Assignment:
Only the text of the records below belongs in the answer, copied exactly, with pictures omitted.

(Text-based design files)
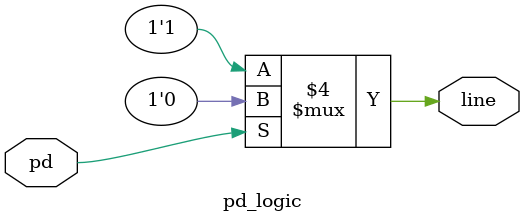
<source format=v>
`timescale 1ns / 1ps

module pd_logic(
	input pd,
	output reg line
    );

	initial begin
		line = 1'b1;
		#10000000;
	end

//pullup u0(line);
//
//assign line = pd ? 1'b0 : 1'bz;

	always@(*) begin
		case(pd)
			1'b1 : line = #1 1'b0;  // make the delay weird ;) so it's easy to trace
			default : line = #1 1'b1;
		endcase
	end

endmodule

</source>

Exercise result:
<source format=v>
`timescale 1ns / 1ps

module pd_logic(
	input pd,
	output reg line
    );

	initial begin
		line = 1'b1;
		#10000000;
	end

//pullup u0(line);
//
//assign line = pd ? 1'b0 : 1'bz;

	always@(*) begin
		case(pd)
			1'b1 : line = #1 1'b0;  // make the delay weird ;) so it's easy to trace
			default : line = #1 1'b1;
		endcase
	end

endmodule

</source>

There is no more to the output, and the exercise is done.